I suspect, therefore, that few to no Etsy sellers are either mine or claim owners or work with any artisanal groups directly. As a result, I fail to see how a high standard for social responsibility could be implemented, overseen or enforced. What Etsy is hoping for is an impossibility when it comes to colored gems.
This doesn’t mean that any claims about ethical gemstones are all B.S. It’s just that the foundation of what makes a trade ethical has to be grounded elsewhere.
My view? It has to be grounded in TRUST. If you can trust someone, then you can trust them to do what they can to keep their relationships above board and do what they can. Note, by the way, that I am therefore in disagreement with Klemens Link, who says that “Without trackability and transparency, there is no trust” (as quoted by Everledger): https://everledger.io/artisanal-gemstone-mining-blockchain-reveals-the-force-of-storytelling/ Trust is what you need in the absence of trackability and transparency. Once those are in place, trust is no longer needed. I would agree however, that trust is built on a foundation that began with trackability and transparency. For me to trust my sources in Madagascar, I had to meet them in person and see how they operated. And for a more indirect approach: I can trust someone by proxy, when I trust their intermediary.
This is an important point. As a small business, it is impossible for us to own or run any kind of mining operations, let alone travel to the source countries and have an informed opinion on an ongoing basis. When we do travel and buy overseas, we do our best to be informed, and additionally we pay above market because I want the seller to have the best advantage of working with us that we can provide. We also help finance the families that are involved in trading with us once we feel we have a close bond.
It is true that because we want to offer a wider variety of gems, then we cannot have the transparency we would like with everything we source. But we do provide transparency where we can (i.e. you can read the blogs about all my travels), and we also work only with vendors who we trust. Some of them have ‘families’ they support, meaning they are well integrated into local clans in the industry and the relationships they have are lifelong and strong. And this, more than anything else, ensures a solid backflow of our wealth to those for whom our most basic expectations of life (food, clothing, shelter, transportation) are only a dream to have on a consistent basis.

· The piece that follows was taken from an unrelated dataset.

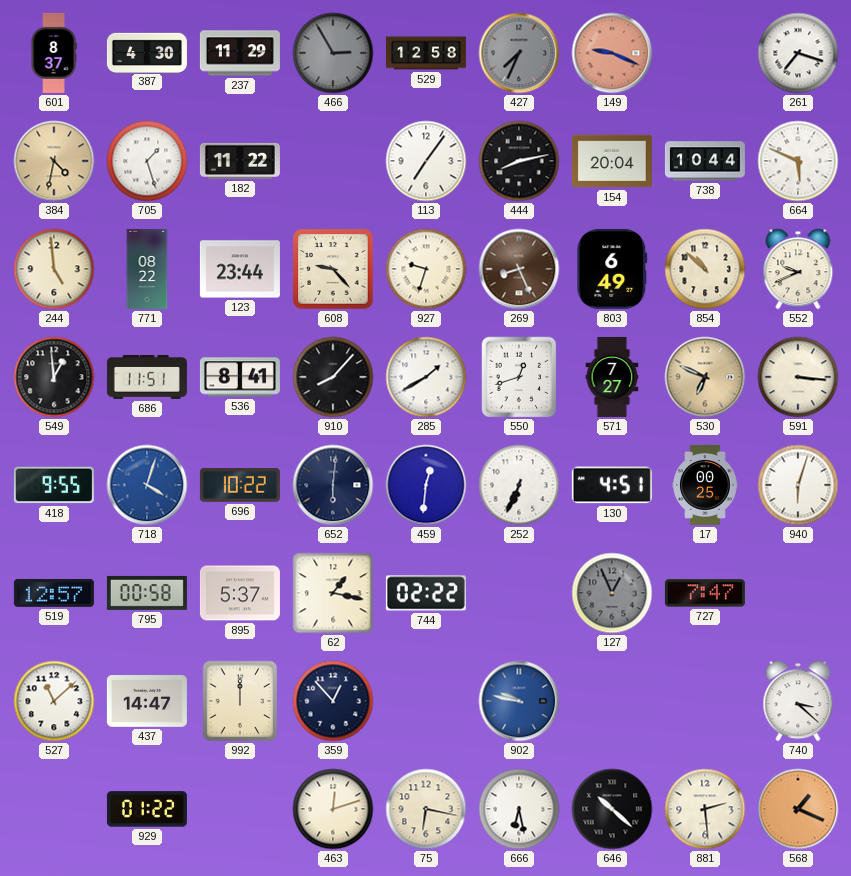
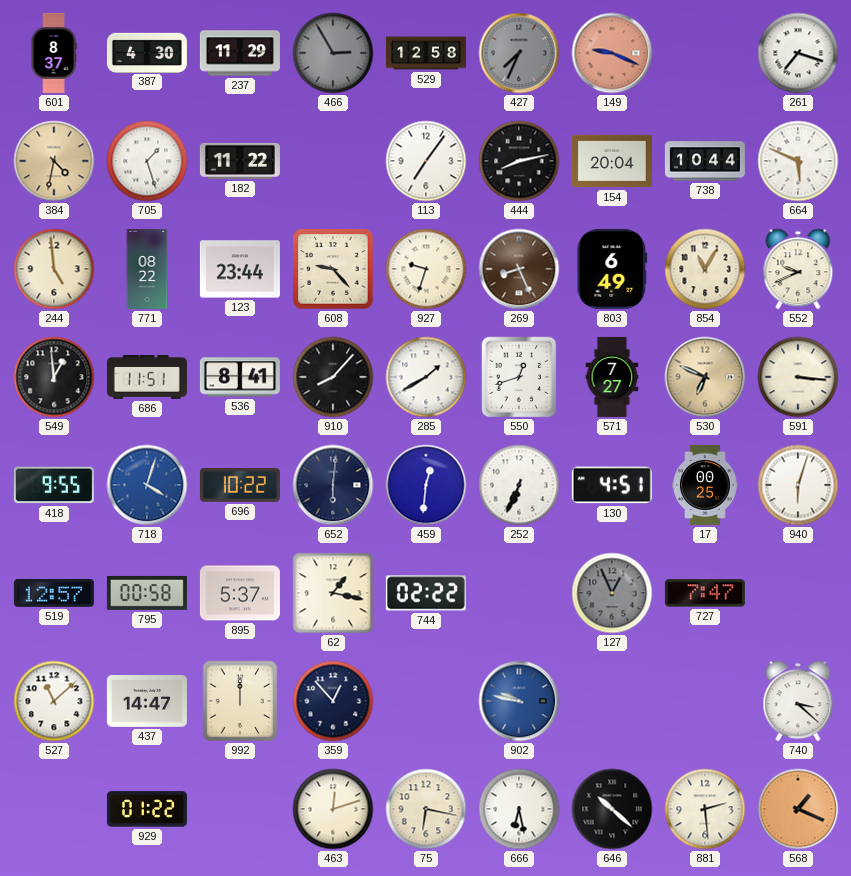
854: 10:52 -> 11:05
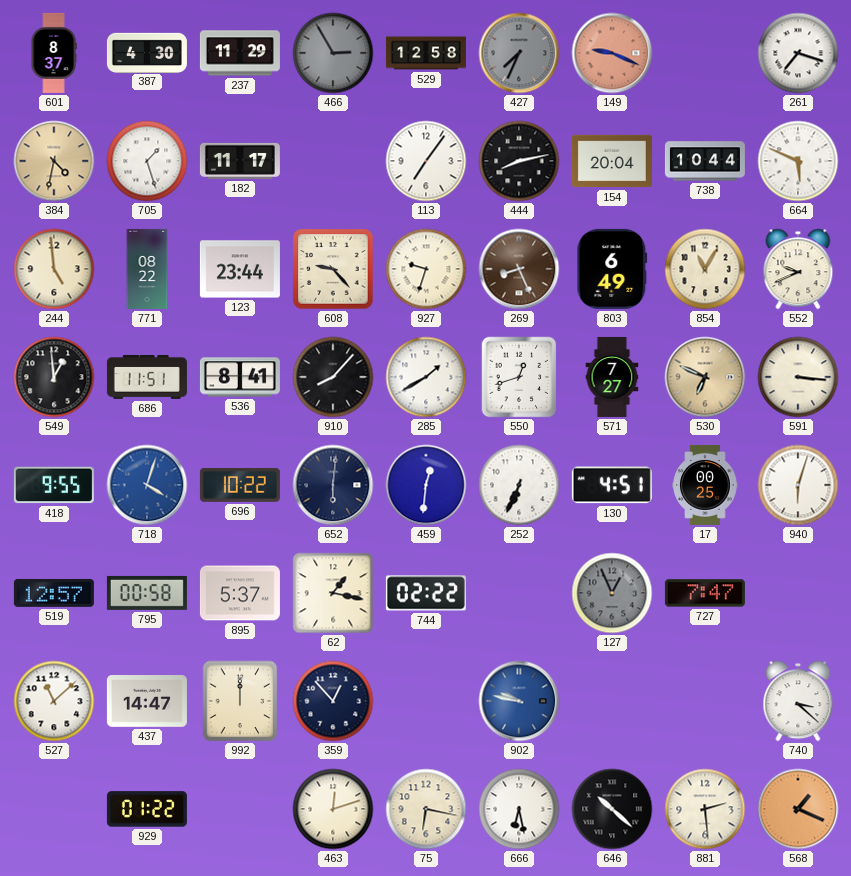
182: 11:22 -> 11:17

For those of you who want to refrain from purchasing anything that has an ‘iffy’ supply chain, my recommendation is that you contact us and ask us directly, as there’s only so much information we can make available on Etsy. We do work with Greenland Ruby (as they are 100% located in the ‘Western World’ so it’s of course super easy to be ‘ethical’ in all of the above defined ways). Many of the gems we source from Dudley Blauwet are block-chained, and for our Madagascar gems, Colombian emeralds and even some of our Paraibas we have fairly solid information on their life before they came to CRD.